A mailman and his posse chase down the local mentally handicapped dude that's accused of killing a small girl. This scared me as a child.


----------



## Frighteners Entertainment (Jan 24, 2006)

Loved it myself!

Their was another called "ScareCrows" cool scenes with killer scarecrows.


----------



## morgan8586 (Aug 30, 2006)

I remember this myself.....poor Bubba!


----------



## Front Yard Fright (Dec 23, 2005)

that was creeepy!!!


----------



## Johnny Thunder (Feb 24, 2006)

Sweet! The flick is being released on DVD this fall - grab your copy on September 28th just in time for All Hallows!

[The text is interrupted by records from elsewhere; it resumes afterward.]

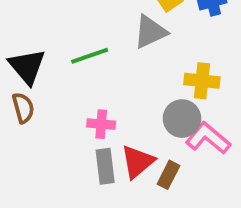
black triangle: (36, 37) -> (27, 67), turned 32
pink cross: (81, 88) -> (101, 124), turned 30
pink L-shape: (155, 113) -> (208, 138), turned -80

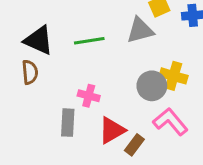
black triangle: (27, 67) -> (39, 40), turned -36
gray circle: (182, 119) -> (152, 86), moved
gray rectangle: (105, 166) -> (68, 123), moved

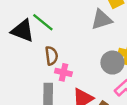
green line: (89, 41) -> (43, 22), moved, turned 50
brown semicircle: (30, 72) -> (51, 56), moved

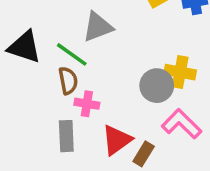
gray triangle: (101, 20) -> (98, 27), moved
green line: (43, 22) -> (72, 54), moved

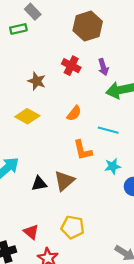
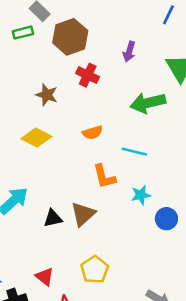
brown hexagon: (88, 26) -> (70, 37), moved
purple arrow: (103, 67) -> (129, 52), moved, turned 35
orange semicircle: (74, 113) -> (93, 132), turned 35
yellow pentagon: (73, 227) -> (95, 270), turned 30

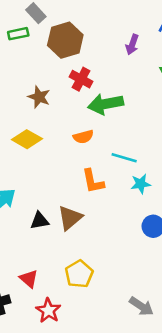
purple arrow: (129, 52) -> (132, 45), moved
green arrow: (148, 103) -> (106, 104), moved
cyan star: (141, 195) -> (141, 184), moved

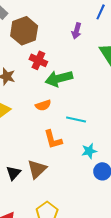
cyan star: (141, 184) -> (89, 151), moved
black triangle: (40, 221) -> (13, 173), turned -35

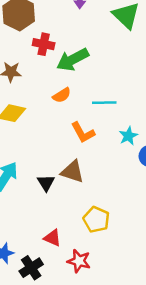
brown triangle: (37, 169) -> (73, 172), turned -45

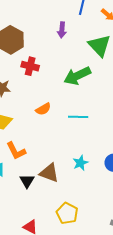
green arrow: (73, 60) -> (77, 76), moved
orange L-shape: (83, 132) -> (16, 151), moved
cyan star: (128, 136) -> (80, 163), moved

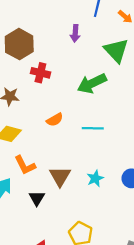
brown triangle: (49, 173) -> (60, 176), moved, turned 40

One of my all time favorite made for TV horror flicks.

http://shocktilyoudrop.com/news/topnews.php?id=15154


----------



## Frighteners Entertainment (Jan 24, 2006)

FYI-it was available a couple of years ago...might still be copies out there so you may not have to wait.


----------



## morbidmike (Sep 11, 2009)

I loved that movie


----------



## Hauntiholik (May 17, 2006)

Wow! I remember seeing this but I couldn't remember the movie title. I think it was my first horror movie.


----------



## morbidmike (Sep 11, 2009)

back when you were a lil haunti lol


----------



## Hauntiholik (May 17, 2006)

morbid mike said:


> back when you were a lil haunti lol


Yes, back when I was a haunt-let.


----------



## Will Reid (Sep 2, 2013)

xx


----------



## Will Reid (Sep 2, 2013)

xx


----------



## Pumpkin5 (Aug 8, 2010)

:jol: That is one of my all time favorite horror movies!


----------



## Will Reid (Sep 2, 2013)

xx


----------



## Haunted Bayou (Feb 16, 2007)

A friend of mine likes this movie but I have never been able to locate it but it has been a while. I need to do another search to see if a used one pops-up.

(OK, it is up for sale at wally world. First time I have seen it available.)


----------



## Odette (Jan 15, 2014)

I watched this movie back when I was just a teen and I don't think I've ever looked at scarecrows the same since! Super creepy show!


----------